Thread: Track replica origin progress for Rollback Prepared
While reviewing logical decoding of 2PC xacts work, I noticed that we need $SUBJECT [1]. Commit 1eb6d6527a [2] allowed to track replica origin replay progress for 2PC but it was not complete. It misses to properly track the progress for rollback prepared especially it missed to update the code for recovery. Additionally, we need to allow tracking it on subscriber nodes where wal_level might not be logical. As noted in [1], without this the subscriber might again ask for rollback prepared lsn after restart. Attached patch addresses this problem. Thoughts? [1] - https://www.postgresql.org/message-id/CAA4eK1L3p4z%2B9wtK77MbdpkagR4GS2Y3r1Je7ZEvLQVF9GArfg%40mail.gmail.com [2] - commit 1eb6d6527aae264b3e0b9c95aa70bb7a594ad1cf Author: Simon Riggs <simon@2ndQuadrant.com> Date: Wed Mar 28 17:42:50 2018 +0100 Store 2PC GID in commit/abort WAL recs for logical decoding Store GID of 2PC in commit/abort WAL records when wal_level = logical. This allows logical decoding to send the SAME gid to subscribers across restarts of logical replication. Track relica origin replay progress for 2PC. -- With Regards, Amit Kapila.
Attachment
On Tue, Jan 05, 2021 at 09:35:21AM +0530, Amit Kapila wrote: > As noted in [1], without this the subscriber might again ask for > rollback prepared lsn after restart. > > Attached patch addresses this problem. Is it possible to add some tests in test_decoding? /* dump transaction origin information only for abort prepared */ if ((replorigin_session_origin != InvalidRepOriginId) && - TransactionIdIsValid(twophase_xid) && - XLogLogicalInfoActive()) + TransactionIdIsValid(twophase_xid)) It seems to me that you may want to document as a comment the reason why this gets sent even if (wal_level < logical). -- Michael
Attachment
On Tue, Jan 5, 2021 at 12:32 PM Michael Paquier <michael@paquier.xyz> wrote: > > On Tue, Jan 05, 2021 at 09:35:21AM +0530, Amit Kapila wrote: > > As noted in [1], without this the subscriber might again ask for > > rollback prepared lsn after restart. > > > > Attached patch addresses this problem. > > Is it possible to add some tests in test_decoding? > There are already tests [1] in one of the upcoming patches for logical decoding of 2PC which covers this code using which I have found this problem. So, I thought those would be sufficient. I have not checked the feasibility of using test_decoding because I thought adding more using test_decoding will unnecessarily duplicate the tests. > /* dump transaction origin information only for abort prepared */ > if ((replorigin_session_origin != InvalidRepOriginId) && > - TransactionIdIsValid(twophase_xid) && > - XLogLogicalInfoActive()) > + TransactionIdIsValid(twophase_xid)) > It seems to me that you may want to document as a comment the reason > why this gets sent even if (wal_level < logical). > How about something like "Dump transaction origin information only for abort prepared. We need this during recovery to update the replication origin progress."? [1] - See the tests with comments "check that 2PC gets replicated to subscriber then ROLLBACK PREPARED" and "Check that ROLLBACK PREPARED is decoded properly on crash restart (publisher and subscriber crash)" in v33-0007-Support-2PC-txn-subscriber-tests at https://www.postgresql.org/message-id/CAA4eK1L3p4z%2B9wtK77MbdpkagR4GS2Y3r1Je7ZEvLQVF9GArfg%40mail.gmail.com -- With Regards, Amit Kapila.

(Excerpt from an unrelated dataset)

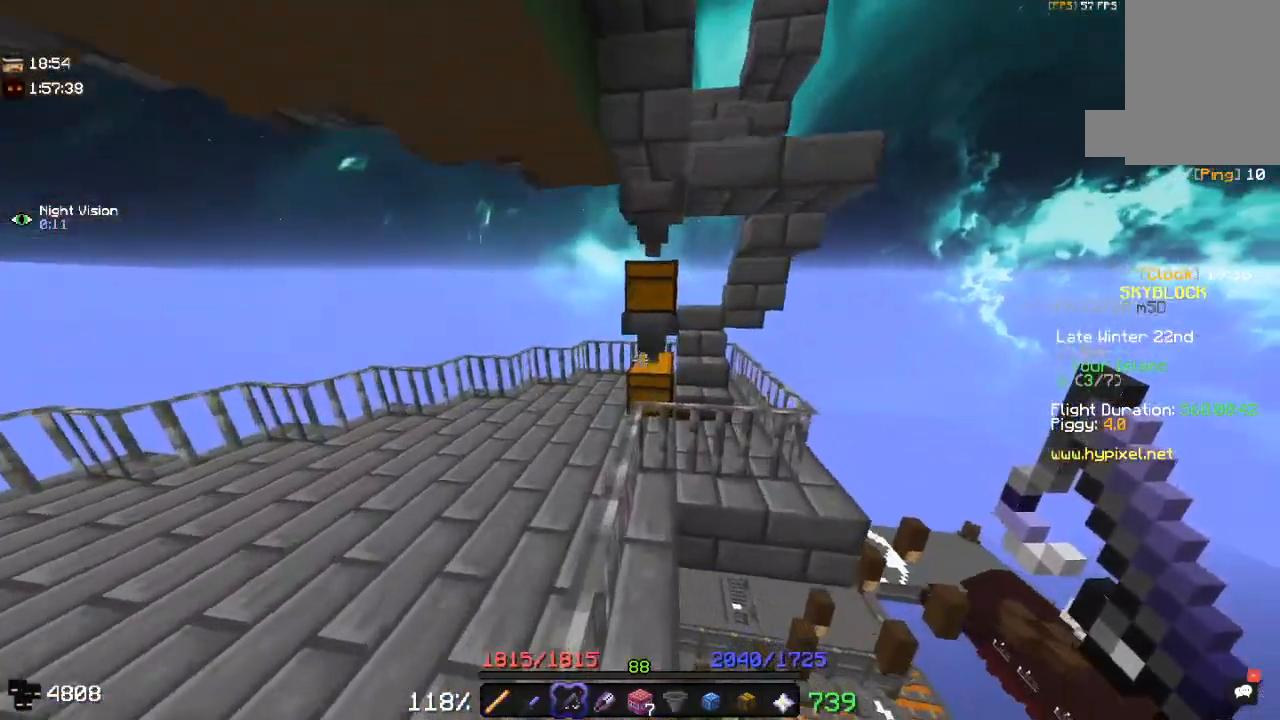
Gameplay with keyboard and mouse; each line is a JSON object with the keys and mouse buttons held at the frame after it. "events" lists presses ("down") and releases ("up") of "a", "d", "s", "space", "w", "mouse_left" and "mouse_right" between this image and that frame as [ms after this image, input, new state], when the widget could be followed in between. "mouse_left", "mouse_right" = the "left", "right" buttons of the "mouse" list. No other keys are recorded. Fast repeated clicks can show as one long hold. Mouse movement is not recorded.
{"keys": ["a", "space", "w"], "mouse": [], "events": [[417, "a", "down"], [450, "space", "down"]]}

On Tue, Jan 05, 2021 at 04:24:21PM +0530, Amit Kapila wrote: > There are already tests [1] in one of the upcoming patches for logical > decoding of 2PC which covers this code using which I have found this > problem. So, I thought those would be sufficient. I have not checked > the feasibility of using test_decoding because I thought adding more > using test_decoding will unnecessarily duplicate the tests. Hmm. This stuff does not check after replication origins even if it stresses 2PC, so that looks incomplete when seen from here. > How about something like "Dump transaction origin information only for > abort prepared. We need this during recovery to update the replication > origin progress."? That sounds fine. -- Michael
Attachment
On Wed, Jan 6, 2021 at 5:18 PM Michael Paquier <michael@paquier.xyz> wrote: > > On Tue, Jan 05, 2021 at 04:24:21PM +0530, Amit Kapila wrote: > > There are already tests [1] in one of the upcoming patches for logical > > decoding of 2PC which covers this code using which I have found this > > problem. So, I thought those would be sufficient. I have not checked > > the feasibility of using test_decoding because I thought adding more > > using test_decoding will unnecessarily duplicate the tests. > > Hmm. This stuff does not check after replication origins even if it > stresses 2PC, so that looks incomplete when seen from here. > I think it does. Let me try to explain in a bit more detail. Internally, the apply worker uses replication origins to track the progress of apply, see the code near ApplyWorkerMain->replorigin_create. We will store the progress (WAL LSN) for each commit (prepared)/ rollback prepared with this origin. If the server crashes and restarts, we will use the origin's LSN as the start decoding point (the subscriber sends the last LSN to the publisher). The bug here is that after restart the origin was not advanced for rollback prepared which I have fixed with this patch. Now, let us see how the tests mentioned by me cover this code. In the first test (check that 2PC gets replicated to subscriber then ROLLBACK PREPARED), we do below on publisher and wait for it to be applied on the subscriber. BEGIN; INSERT INTO tab_full VALUES (12); PREPARE TRANSACTION 'test_prepared_tab_full'; ROLLBACK PREPARED 'test_prepared_tab_full'; Note that we would have WAL logged the LSN (replication_origin_lsn) corresponding to ROLLBACK PREPARED on the subscriber during apply. Now, in the second test(Check that ROLLBACK PREPARED is decoded properly on crash restart (publisher and subscriber crash)), we prepare a transaction and crash the server. After the restart, because we have not advanced the replication origin in the recovery of Rollback Prepared, the subscriber won't consider that transaction has been applied so it again requests that transaction. Actually speaking, we don't need the second test to reproduce this exact problem, if we would have restarted after the first test the problem would be reproduced but I was consistent getting the problem so with the current way tests are written. However, we can change it slightly to restart after the first test if we want. -- With Regards, Amit Kapila.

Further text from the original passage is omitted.